Contrôlé par l'EI depuis mi-2014, ce poste-frontière de la province syrienne de Deir Ezzor est hautement stratégique, car il constitue une voie d'approvisionnement militaire pour les jihadistes entre les territoires qu'ils contrôlent dans les deux pays.
Face à l'EI, qui compte des dizaines de milliers de combattants, la NAS ne regroupe qu'une centaine d'hommes non islamistes, entraînés par les Américains et les Britanniques dans un camp de la coalition internationale en Jordanie.
Le porte parole de la "Nouvelle armée syrienne" confirme le retrait de l'aéroport et des alentours de #BouKamal
— Wassim Nasr (@SimNasr) 29 juin 2016Si les tweets ne s'affichent pas sur votre mobile, cliquez ici.
"Il ressort que les États-Unis n'ont aucune considération pour la vie de leurs protégés. Lancer une petite force au coeur du territoire de l'EI était tout à fait insensé", commente Thomas Pierret, spécialiste de la Syrie et chercheur à l’université d’Edimbourg, cité par l’AFP. Pour lui, l'offensive de la NAS est "vouée à l'échec" puisque "le groupe est clairement trop faible pour s'engager dans de telles opérations".
La stratégie anti-EI en Syrie en question
Pourtant, rappelle Wassim Nasr, la NAS avait réussi à avancer vers la ville et à prendre l’aéroport. Mais selon lui, c’est la stratégie de la coalition contre l’EI qui pêche. "Contrairement à l’Irak, la coalition espère encore qu’en Syrie, la population locale, sunnite, va se retourner contre les jihadistes.

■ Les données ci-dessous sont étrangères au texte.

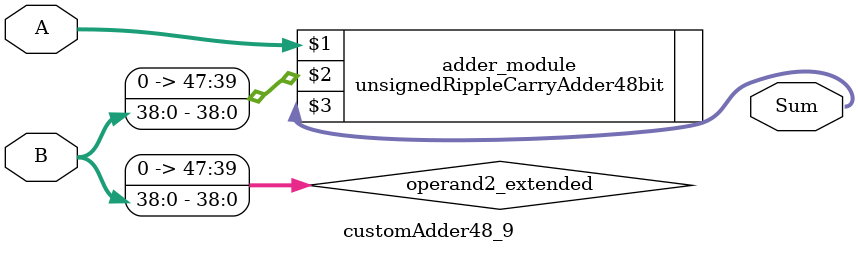
<source format=v>
module customAdder48_9(
                        input [47 : 0] A,
                        input [38 : 0] B,
                        
                        output [48 : 0] Sum
                );

        wire [47 : 0] operand2_extended;
        
        assign operand2_extended =  {9'b0, B};
        
        unsignedRippleCarryAdder48bit adder_module(
            A,
            operand2_extended,
            Sum
        );
        
        endmodule
        
</source>
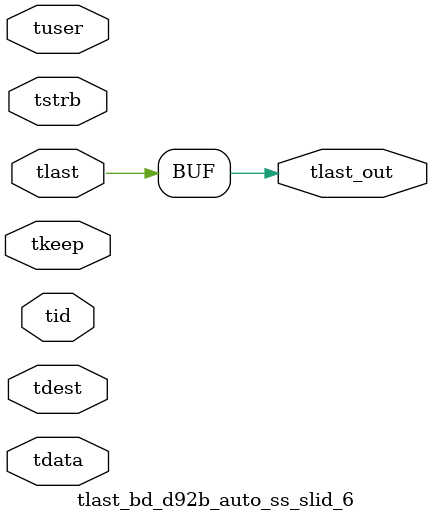
<source format=v>


`timescale 1ps/1ps

module tlast_bd_d92b_auto_ss_slid_6 #
(
parameter C_S_AXIS_TID_WIDTH   = 1,
parameter C_S_AXIS_TUSER_WIDTH = 0,
parameter C_S_AXIS_TDATA_WIDTH = 0,
parameter C_S_AXIS_TDEST_WIDTH = 0
)
(
input  [(C_S_AXIS_TID_WIDTH   == 0 ? 1 : C_S_AXIS_TID_WIDTH)-1:0       ] tid,
input  [(C_S_AXIS_TDATA_WIDTH == 0 ? 1 : C_S_AXIS_TDATA_WIDTH)-1:0     ] tdata,
input  [(C_S_AXIS_TUSER_WIDTH == 0 ? 1 : C_S_AXIS_TUSER_WIDTH)-1:0     ] tuser,
input  [(C_S_AXIS_TDEST_WIDTH == 0 ? 1 : C_S_AXIS_TDEST_WIDTH)-1:0     ] tdest,
input  [(C_S_AXIS_TDATA_WIDTH/8)-1:0 ] tkeep,
input  [(C_S_AXIS_TDATA_WIDTH/8)-1:0 ] tstrb,
input  [0:0]                                                             tlast,
output                                                                   tlast_out
);

assign tlast_out = {tlast};

endmodule


</source>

C’est pour cela qu’on ne détruit pas les villes, pour ne pas s’aliéner la population", explique-t-il.
Et d'ajouter : "Mais cela ne fonctionne clairement pas : à Boukamal, on a envoyé la NAS, un petit groupe, en espérant qu’il serait appuyé par la population locale, mais cette dernière ne s’est pas retournée contre les jihadistes. Les rares qui l’ont fait ont été exécutés, ce qui a fini de dissuader les autres." Wassim Nasr souligne qu’il ne faut pas négliger les appuis dont l’EI bénéficie parmi les habitants. En outre, les rebelles sur lesquels s’appuie Washington se battent pour l’argent et non par conviction, ce qui les rend moins efficaces, observe-t-il encore.
Ainsi, même si elle ne gagne plus de terrain, l’organisation jihadiste résiste et organise des contre-offensives. Une résistance acharnée qui préfigure que les batailles pour reconquérir les villes de Syrie aux mains de l’EI risquent d’être de longue haleine.